Kresus launches crypto inheritance service for self-custody wallet users
$55 million U.S. adults hold crypto. An estimated 89% of them worry about what happens to those assets after death, according to a Cremation Institute study cited by Kresus.

The Mechanism
Kresus Inheritance sits inside the existing Kresus wallet stack. Users designate a beneficiary who gains access to the portfolio only after a predefined period of account inactivity. The company states private keys are never shared during the transfer process. The wallet owner retains full control of assets while active — Kresus does not take custody at any point in the workflow.

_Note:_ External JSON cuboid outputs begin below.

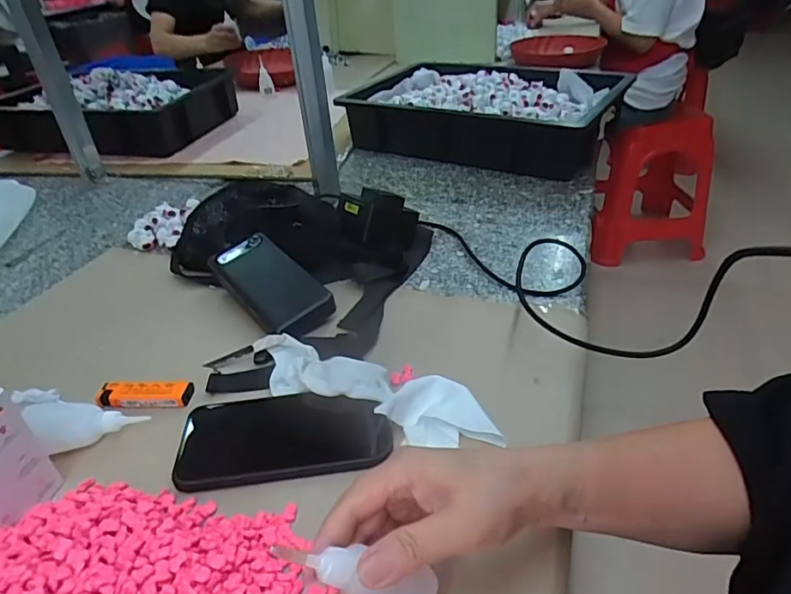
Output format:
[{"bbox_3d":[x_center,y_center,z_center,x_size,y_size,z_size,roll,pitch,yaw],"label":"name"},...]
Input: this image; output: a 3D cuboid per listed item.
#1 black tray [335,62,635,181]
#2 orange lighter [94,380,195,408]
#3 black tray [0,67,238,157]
[{"bbox_3d":[0.164,-0.345,0.977,0.456,0.103,0.312,18,40,30],"label":"black tray"},{"bbox_3d":[-0.222,0.085,0.465,0.082,0.011,0.021,0,34,6],"label":"orange lighter"},{"bbox_3d":[-0.609,-0.416,1.156,0.459,0.130,0.304,5,35,14],"label":"black tray"}]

The model hinges on a single trigger: inactivity duration. Once that threshold lapses without user intervention, the succession process activates. No seed phrase handoff. No third-party escrow. The design targets the specific failure mode where holders die or become incapacitated without having disclosed access credentials.
Structural Risk Gap
The estate planning deficit in self-custody is not a new observation, but it remains largely unaddressed at the infrastructure layer. Traditional finance offers beneficiary designations, trust structures, and institutional recovery pathways as standard. Self-custody offers none of these natively.

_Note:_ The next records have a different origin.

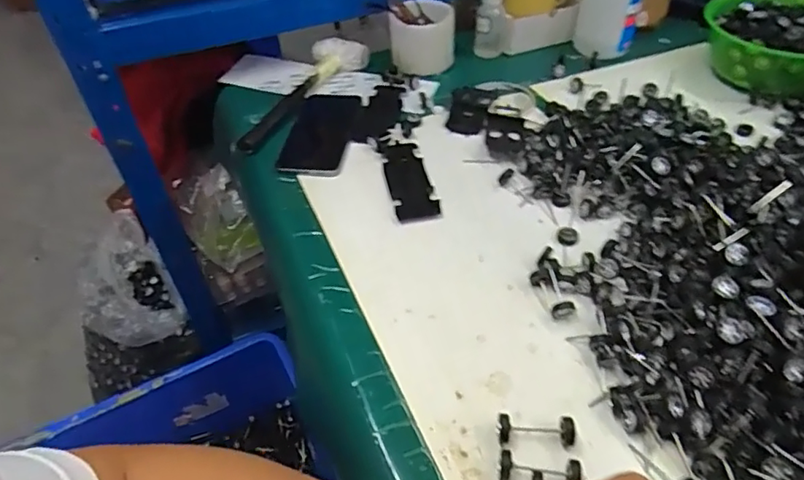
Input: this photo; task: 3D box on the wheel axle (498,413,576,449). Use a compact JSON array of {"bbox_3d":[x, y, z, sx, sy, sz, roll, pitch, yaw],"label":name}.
[{"bbox_3d":[0.094,0.133,0.381,0.053,0.014,0.019,-2,45,2],"label":"wheel axle"}]

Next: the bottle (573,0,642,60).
[{"bbox_3d":[0.291,-0.332,0.765,0.082,0.142,0.061,13,47,16],"label":"bottle"}]

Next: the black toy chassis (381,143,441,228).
[{"bbox_3d":[0.006,-0.068,0.601,0.045,0.008,0.132,-10,45,-6],"label":"black toy chassis"}]

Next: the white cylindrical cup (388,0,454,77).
[{"bbox_3d":[0.029,-0.288,0.773,0.087,0.074,0.082,2,45,5],"label":"white cylindrical cup"}]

The alternatives carry their own attack surfaces:
- Written seed phrases — physical discovery risk, single point of failure
- Shared keys with family — misuse vector during the holder's lifetime
- Legal estate planning — costly, jurisdiction-dependent, and poorly adapted to on-chain assets
Kresus positions its service as an integrated layer that sidesteps these tradeoffs. At $99.99 annually, the cost is nominal relative to the portfolio sizes where inheritance planning becomes material. A holder with $50,000 in bitcoin is paying roughly 20 basis points per year for succession coverage. For smaller balances, the fee-to-value ratio deteriorates quickly.
What This Signals
The product launch reflects a broader trend: self-custody wallets evolving from pure key management into wealth management platforms. Kresus already serves what it describes as millions of users across its wallet, mini-apps, and enterprise solutions. Inheritance planning is a logical extension — it increases switching costs and deepens the user's operational dependency on the platform.
The risk calculus for users is straightforward. You're trading a subscription fee for a mitigation against permanent asset loss from succession failure. The counterparty risk shifts partially to Kresus's operational reliability — if the company ceases to exist or its inactivity detection malfunctions, the inheritance mechanism breaks. That's a non-trivial dependency for a service built on the premise of eliminating third-party trust.
For the broader market, this is a data point worth tracking. If inheritance planning gains traction as a wallet feature, it signals that self-custody adoption has reached a demographic cohort where generational wealth transfer enters the decision framework. That's a maturation signal, not a speculative one. Whether Kresus's implementation holds up under real-world edge cases — contested beneficiaries, jurisdictional conflicts, smart contract reliability — remains to be stress-tested.